→ INSTRUCTIONS FOR THE TASK
Please extend the passage on Columbus and the history of Columbus Day, shown below, starting after its final sentence.

→ SOURCE PASSAGE
——

Pride, Prejudice, and Christopher Columbus

Contrary to popular belief, most educated Europeans in Columbus’s time did understand that the world was round, but they had no knowledge yet that the Pacific Ocean existed.

Thus, Columbus and his contemporaries assumed that if they just sailed across the Atlantic, they would eventually encounter the riches of the East Indies.

When Columbus sighted Cuba, he believed it was mainland China, and when his expedition founded Hispaniola, he was certain it was Japan. It wasn’t until his third journey that Columbus dimly realized he hadn’t reached Asia after all, but had stumbled upon an entire continent, “The New World.”

The first Columbus Day celebration took place in 1792, when New York’s Columbian Order — better known as Tammany Hall, the ultimate cigar-smoke-filled political back room — held an event to commemorate the historic landing’s 300th anniversary. Controversy over Columbus Day dates back to the 18th and the 19th Century, when anti-immigrant groups, including the Ku Klux Klan, rejected the holiday because of its association with immigrants and with Roman Catholicism. In fact, in 1892, President Benjamin Harrison proclaimed the anniversary of Columbus’s landing a one-time-only holiday; this was part of an effort to placate Italian Americans and to ease diplomatic tensions with Italy, following a lynching in New Orleans, where a mob murdered 11 Italian immigrants.

In 1937, President Franklin Roosevelt proclaimed the day a permanent national holiday, largely a result of intense lobbying by the Knights of Columbus, a powerful Catholic fraternal organization. Yet old nativist antagonisms were revived during World War II, so that Roosevelt ordered the removal of the designation “enemy aliens” for Italian Americans – a gesture he clearly did not extend to Japanese Americans and other Asian Americans, who were interned in camps.

——

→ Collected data

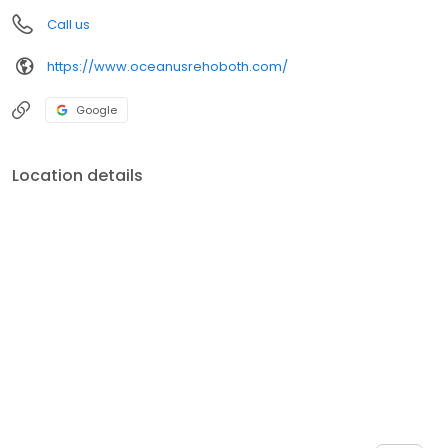
Call us
https://www.oceanusrehoboth.com/
Google
Location details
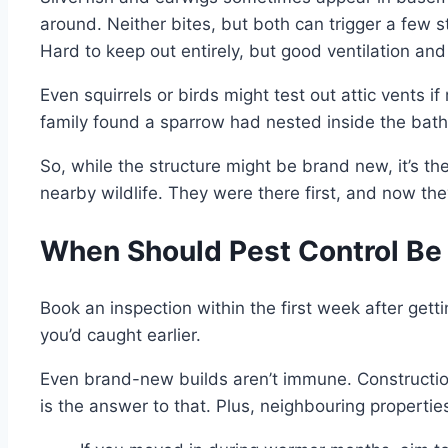
around. Neither bites, but both can trigger a few s
Hard to keep out entirely, but good ventilation an
Even squirrels or birds might test out attic vents 
family found a sparrow had nested inside the bath
So, while the structure might be brand new, it’s t
nearby wildlife. They were there first, and now the
When Should Pest Control Be
Book an inspection within the first week after gett
you’d caught earlier.
Even brand-new builds aren’t immune. Construction
is the answer to that. Plus, neighbouring properties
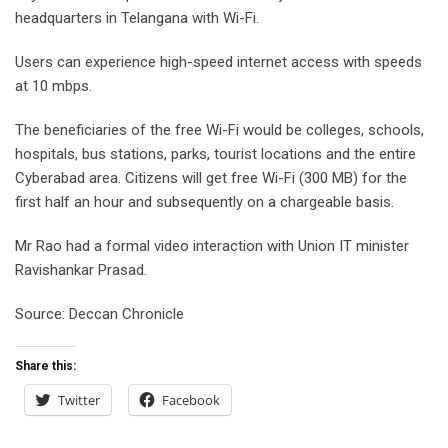
headquarters in Telangana with Wi-Fi.
Users can experience high-speed internet access with speeds
at 10 mbps.
The beneficiaries of the free Wi-Fi would be colleges, schools,
hospitals, bus stations, parks, tourist locations and the entire
Cyberabad area. Citizens will get free Wi-Fi (300 MB) for the
first half an hour and subsequently on a chargeable basis.
Mr Rao had a formal video interaction with Union IT minister
Ravishankar Prasad.
Source: Deccan Chronicle
Share this:
Twitter
Facebook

——

→ ANSWER SPACE
In recent decades, Native Americans and other groups have protested the celebration of an event that resulted in the colonization of the Americas, the beginnings of the transatlantic slave trade, and the deaths of millions of people from disease, torture, and murder. Furthermore, the image of Columbus himself as a hero is highly questionable, since on arriving in the Bahamas he and his men forced the native peoples into slavery, and later, while governor of Hispaniola, he imposed torture as a form of punishment.

Nevertheless, Columbus Day is vigorously defended by Italian Americans who are quite innocent of this history and merely eager for some recognition of their own. And in many Latin American nations the day has traditionally been observed as Dia de La Raza, a celebration of the diverse roots of LatinX culture.

But a steadily growing movement to rename the day Indigenous Peoples’ Day has taken root, with such states as Alaska, Hawaii, Oregon, Florida, Vermont, South Dakota, New Mexico, Maine, Wisconsin, and parts of California, including Los Angeles, commemorating Indigenous Peoples’ Day.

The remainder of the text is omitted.